How my generation fell in love with Europe—and out of itby Charles Turner / August 2, 2017 / Leave a comment
Ever since the EU referendum result I have been thinking of a remark by Emile Durkheim. He said that suicide is not an act in which someone cuts their ties with society, but one in which they communicate the fact that they have already done so. Could it be that, if it actually happens, Brexit will be less a messy break-up between people who know one another well than the whimpering end of an already lukewarm attachment? The leavers’ ignorance about how the EU works did suggest something other than the detailed spite of divorce cases—more the brooding resentment of those who want to shut the world out.
Economically and legally, of course, the idea of a lack of connection is absurd: EU regulations, as the Brexiteers constantly point out, apply to all companies even if their business is entirely domestic. Durkheim’s remark keeps coming back to me not because of economics, but because of culture. At first glance, that sounds equally implausible; surely, in making people more mobile, the European Union has opened them to the culture of their neighbours? More British people than ever have a sense of what everyday life in Spain, or Italy, or France, or Germany is like; British supermarkets are stuffed with affordable goods from all over Europe the quality of which dwarfs anything available in the 1970s; Italian and French restaurants flourish, Scandinavian noir is on BBC4, and books about European affairs sell well. Nevertheless, over the last four decades I have watched the UK drift away culturally from the European continent, partly because of domestic cultural policy, partly because Europe itself has been unable to articulate a coherent and attractive cultural vision to match its political and economic ambition, and partly because social media has undermined the idea of a national conversation.

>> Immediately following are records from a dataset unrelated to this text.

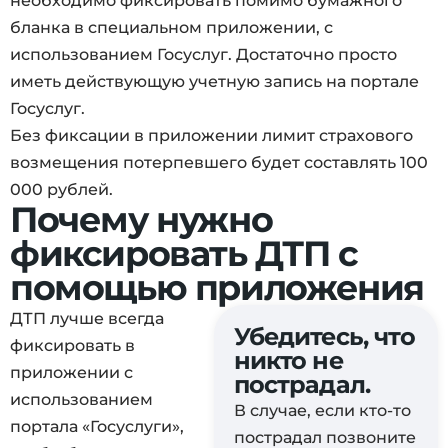
необходимо фиксировать помимо бумажного
бланка в специальном приложении, с
использованием Госуслуг. Достаточно просто
иметь действующую учетную запись на портале
Госуслуг.
Без фиксации в приложении лимит страхового
возмещения потерпевшего будет составлять 100
000 рублей.
Почему нужно
фиксировать ДТП с
помощью приложения
ДТП лучше всегда
Убедитесь, что
фиксировать в
никто не
приложении с
пострадал.
использованием
В случае, если кто-то
портала «Госуслуги»,
пострадал позвоните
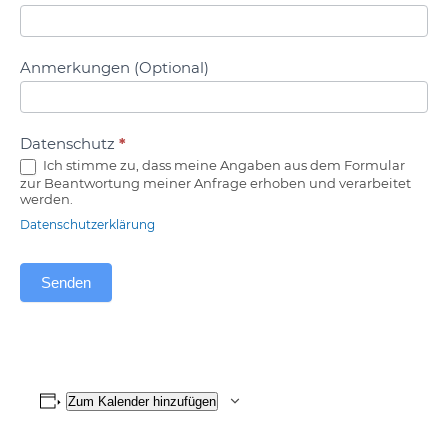
Anmerkungen (Optional)
Datenschutz
*
Ich stimme zu, dass meine Angaben aus dem Formular
zur Beantwortung meiner Anfrage erhoben und verarbeitet
werden.
Datenschutzerklärung
Senden
Zum Kalender hinzufügen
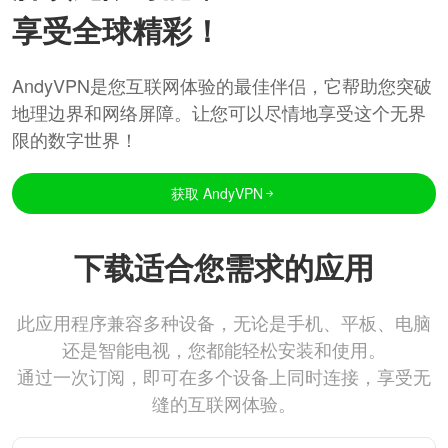
享受全球精彩！
AndyVPN是您互联网体验的最佳伴侣，它帮助您突破
地理边界和网络屏障。让您可以尽情地享受这个无界
限的数字世界！
获取 AndyVPN
下载适合您需求的应用
此应用程序兼容多种设备，无论是手机、平板、电脑
还是智能电视，您都能轻松安装和使用。
通过一次订阅，即可在多个设备上同时连接，享受无
缝的互联网体验。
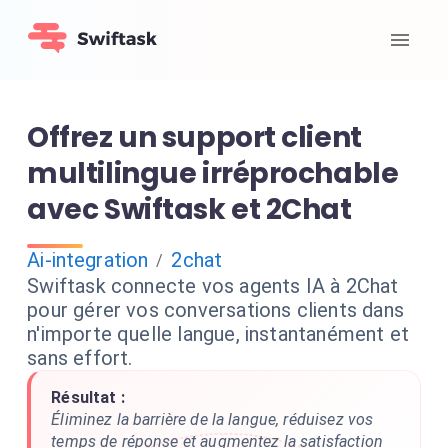
Offrez un support client
multilingue irréprochable
avec Swiftask et 2Chat
Ai-integration
2chat
/
Swiftask connecte vos agents IA à 2Chat
pour gérer vos conversations clients dans
n'importe quelle langue, instantanément et
sans effort.
Résultat :
Éliminez la barrière de la langue, réduisez vos
temps de réponse et augmentez la satisfaction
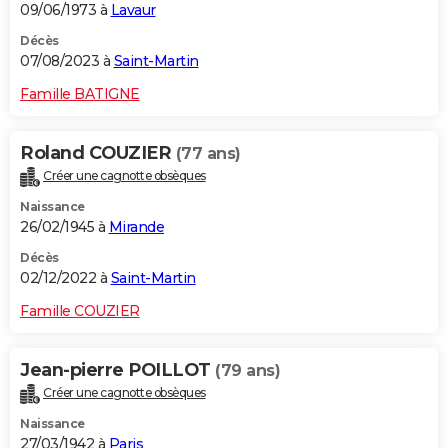
09/06/1973 à
Lavaur
Décès
07/08/2023 à
Saint-Martin
Famille BATIGNE
Roland COUZIER
(77 ans)
Créer une cagnotte obsèques
Naissance
26/02/1945 à
Mirande
Décès
02/12/2022 à
Saint-Martin
Famille COUZIER
Jean-pierre POILLOT
(79 ans)
Créer une cagnotte obsèques
Naissance
27/03/1942 à
Paris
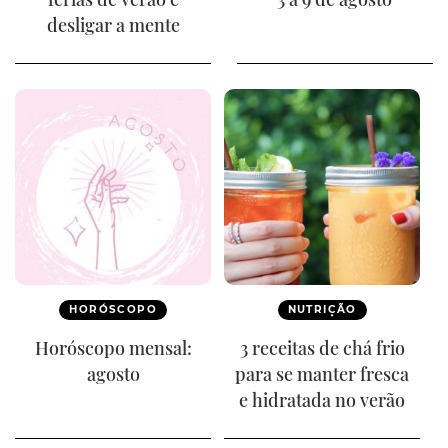
desligar a mente
HORÓSCOPO
NUTRIÇÃO
Horóscopo mensal:
3 receitas de chá frio
agosto
para se manter fresca
e hidratada no verão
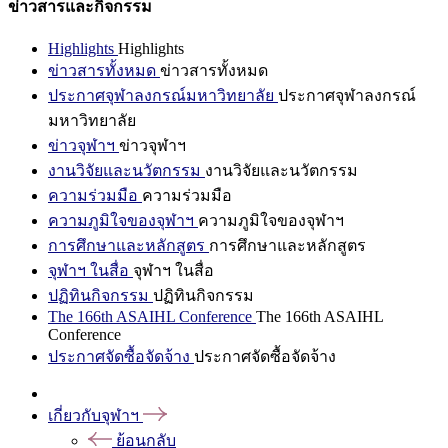
ข่าวสารและกิจกรรม
Highlights
Highlights
ข่าวสารทั้งหมด
ข่าวสารทั้งหมด
ประกาศจุฬาลงกรณ์มหาวิทยาลัย
ประกาศจุฬาลงกรณ์
มหาวิทยาลัย
ข่าวจุฬาฯ
ข่าวจุฬาฯ
งานวิจัยและนวัตกรรม
งานวิจัยและนวัตกรรม
ความร่วมมือ
ความร่วมมือ
ความภูมิใจของจุฬาฯ
ความภูมิใจของจุฬาฯ
การศึกษาและหลักสูตร
การศึกษาและหลักสูตร
จุฬาฯ ในสื่อ
จุฬาฯ ในสื่อ
ปฏิทินกิจกรรม
ปฏิทินกิจกรรม
The 166th ASAIHL Conference
The 166th ASAIHL
Conference
ประกาศจัดซื้อจัดจ้าง
ประกาศจัดซื้อจัดจ้าง
เกี่ยวกับจุฬาฯ
ย้อนกลับ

In the 1970s, when I was growing up, the conduit for that conversation was television and radio. If you believe the twenty-somethings who appear on It Was Alright on the Night, the 1970s was mostly Love Thy Neighbor, The Black and White Minstrels, The Wheeltappers and Shunters Social Club, and girls in hot pants, with assorted paedophiles (not very far) in the background. They forget—because they are too young to remember—that the BBC (and even ITV in its better moments) then provided more meaningful content than it does today with its multiple channels and ‘online presence’, and that a significant, memorable portion of it, broadcast as Britain entered the EEC, conveyed a sense of the cultural connections between Britain and the continent.